John Barber - Keefe, Bruyette, & Woods, Inc., Research Division

Okay. And, Lisa, you talked about some of these strategies you've enacted to stay in the margin. Could you just give us a little more detail on your outlook for the second half of the year?

Lisa T. McNeely

Yes, John. We are very pleased with the way our bankers are addressing our clients with relationship pricing strategy that we have. We don't see a lot more opportunity on the deposit side. We don't have a lot of maturities on the CD portfolio. It's pretty stable as far as maturities, pretty even flow each month. And we are conscious to stay sort of in the middle of the pack around our market pricing, and so I don't see a lot more opportunity over the next coming quarters. And again, we see reinvestment rates on the asset side pretty tough in this environment. So it's going to be a battle to continue to maintain where we are.

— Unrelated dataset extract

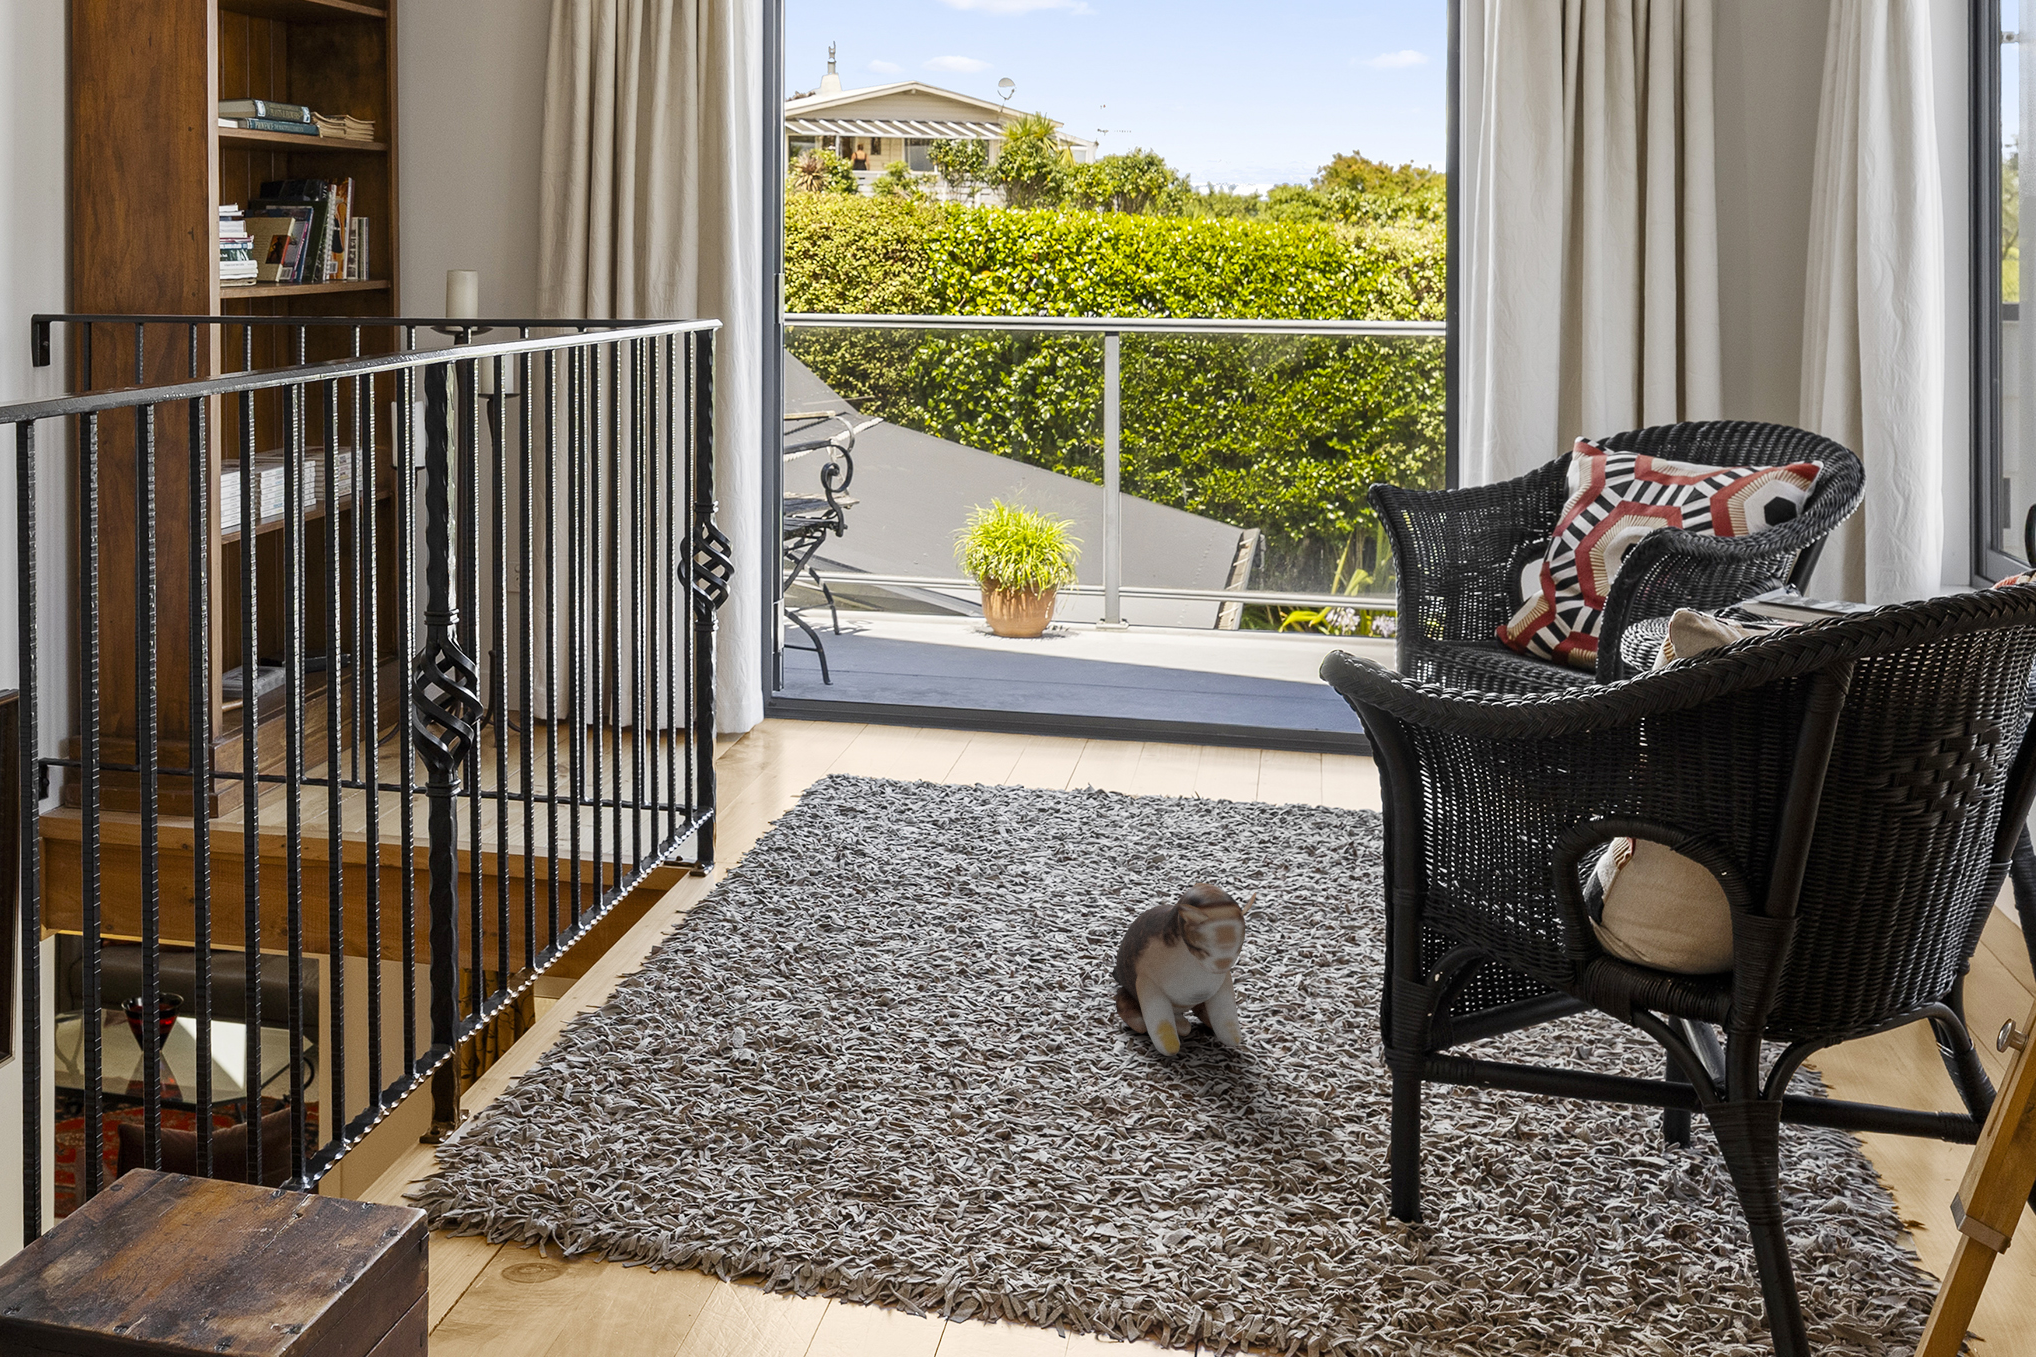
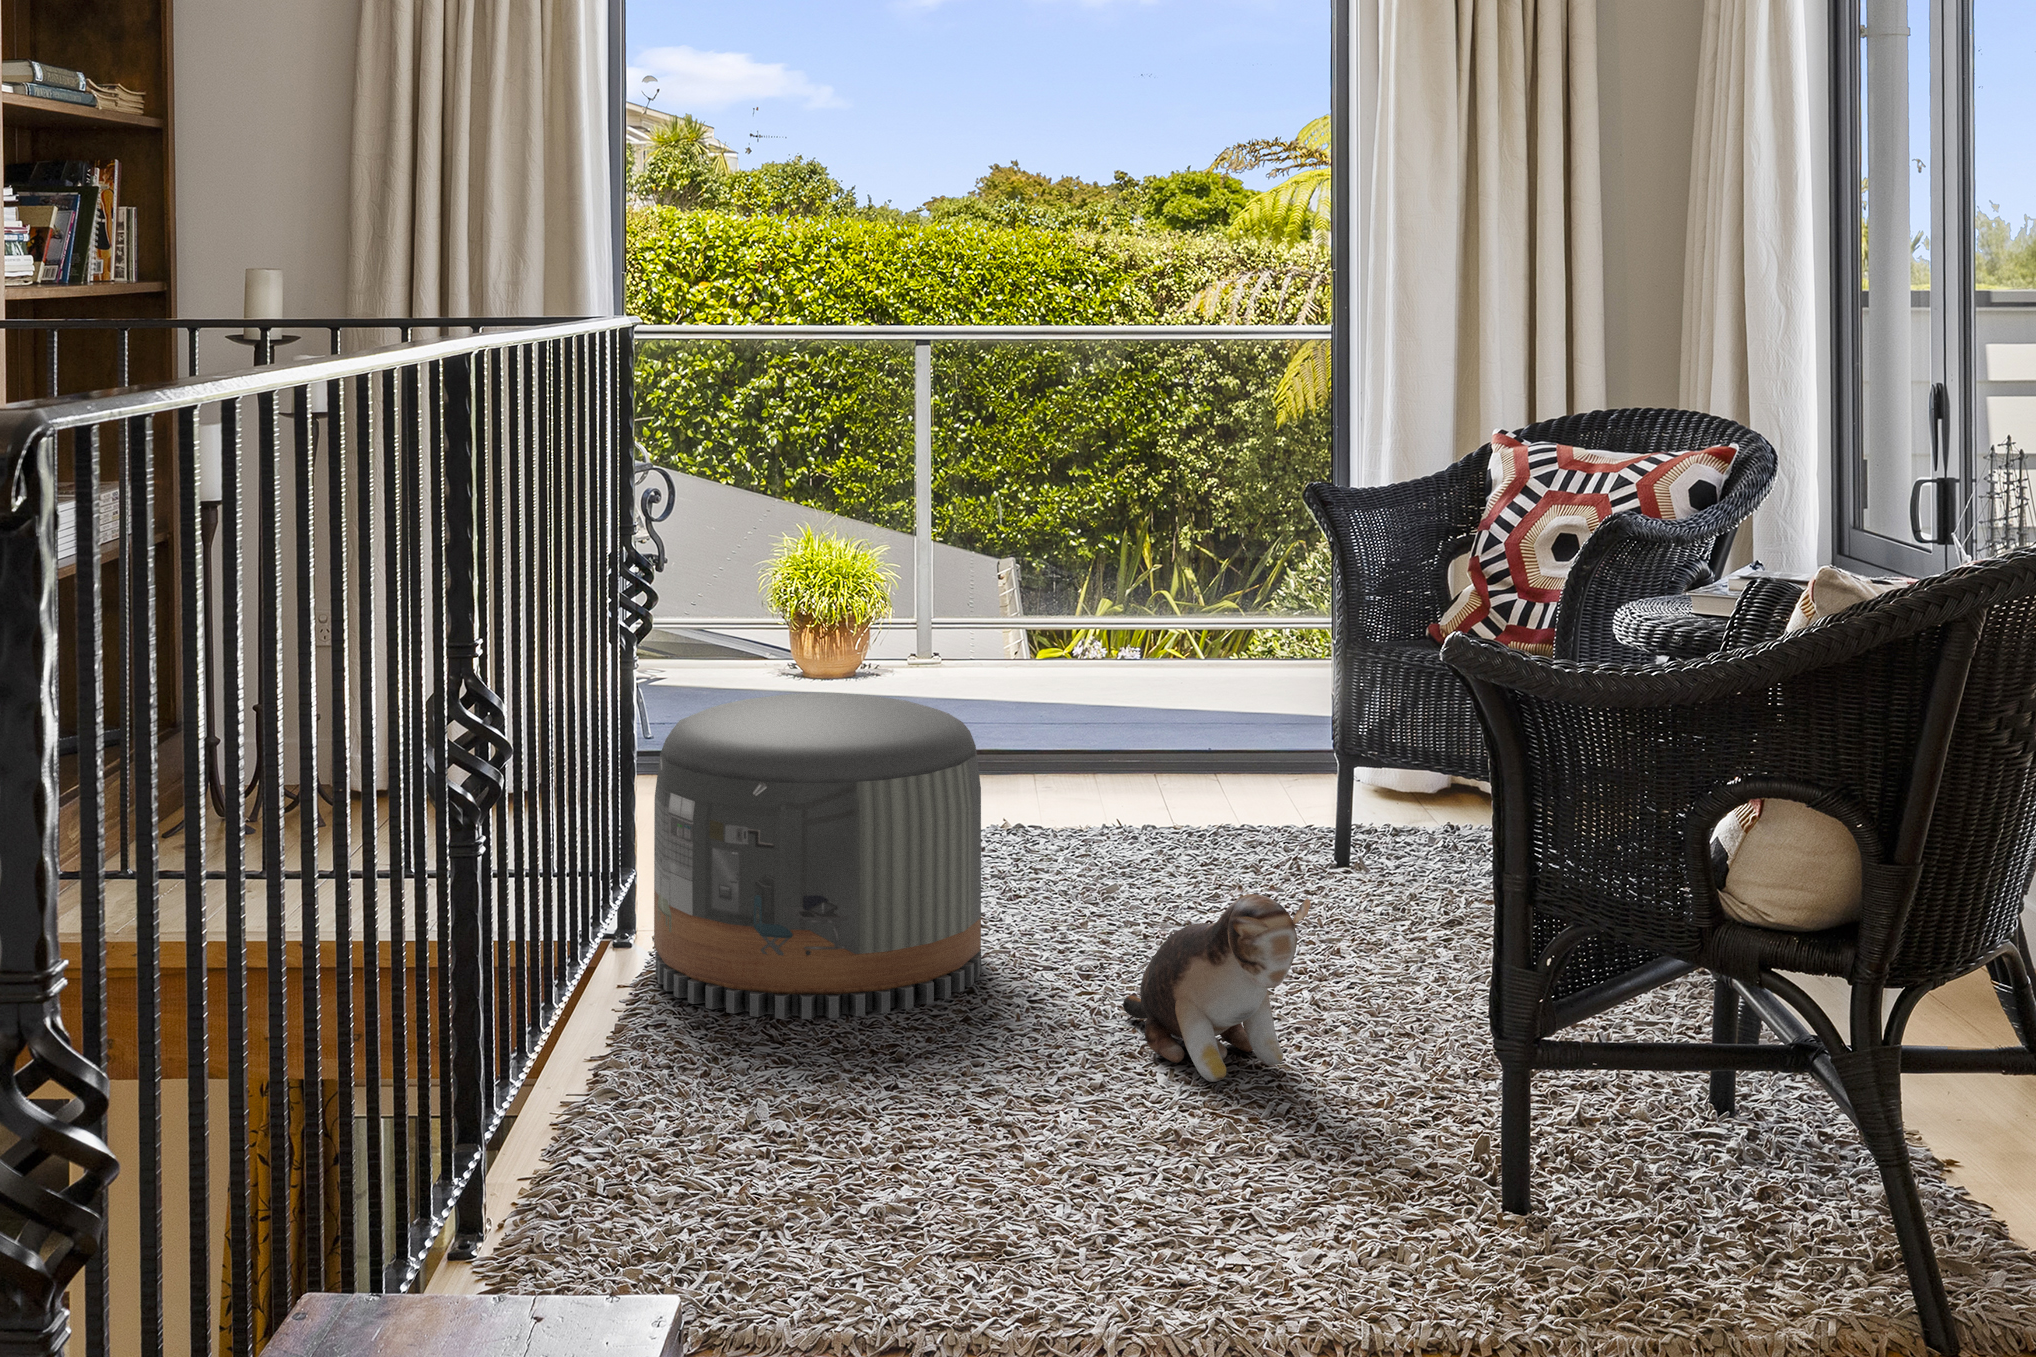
pouf: none [710,662,1006,959] -> present [654,693,981,1019]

John Barber - Keefe, Bruyette, & Woods, Inc., Research Division

Okay. And on the tax rate, you expected to return to more normalized levels in '13. Could you give us an estimated range of what that would be?

Lisa T. McNeely

Yes. So typically, I think a range in the low 30s. Maybe we might get a little bit of benefit to more than that, but I think that's probably a good place to be, is in the low 30s. Maybe just a tad below that.

John Barber - Keefe, Bruyette, & Woods, Inc., Research Division

All right. And then just looking at the risk profile of the bank, it seems like you guys have a lot of flexibility, upstream capital. I guess how are you thinking about the regulatory capital ratios, longer term? And what type of buffer to the minimums are you comfortable with?

Lisa T. McNeely

Go ahead, Brian.

Brian D. J. Boike

Sure. Hi, John, this is Brian. We've certainly spent some time talking about that recently with the MPRs that were put out. And I think the regulatory guidance says you need a buffer of 250 basis points over the minimums. It would certainly be prudent to maintain an additional buffer over that, especially given the inclusion of OCI and the regulatory capital ratios, if indeed that is how the final rules are written. So I don't think we're ready to announce what our strategy there in terms of additional buffer is going to be, if we ever do, but that's something we're actively thinking about.

Cathleen H. Nash

And regard your question about upstreaming, John, you're right. We have an awful lot sitting down at the bank. And part of what we're thinking about with our regulators is when is the right time for us to upstream and when it's the right time for us to catch up on both our TruPS and our TARP dividends. We consider catching up on dividends not necessarily to be linked to the timing of repaying our TARP. We would be hesitant to send a signal that, oh, we've caught up on dividends so therefore, you should assume the next thing is. So we want to be very careful we don't send any unintentional signals. But we agree, we've got plenty of cash at the bank level that supports the holding company, and the time will be right to upstream that and catch up when the time is right.

John Barber - Keefe, Bruyette, & Woods, Inc., Research Division

That's very helpful. And last one is how much cash do you have at the holding company right now?

Mark W. Widawski

$60 million.

Cathleen H. Nash

Thank you for your questions and participation in this quarter's call. It was another positive quarter for our bank, and we've demonstrated our continued success in executing the strategies we've set forth. We're going to continue our focus on top line revenue and improving our shareholder value. And we thank you for joining us and have a great weekend.

Operator

This concludes today's conference. You may disconnect at any time.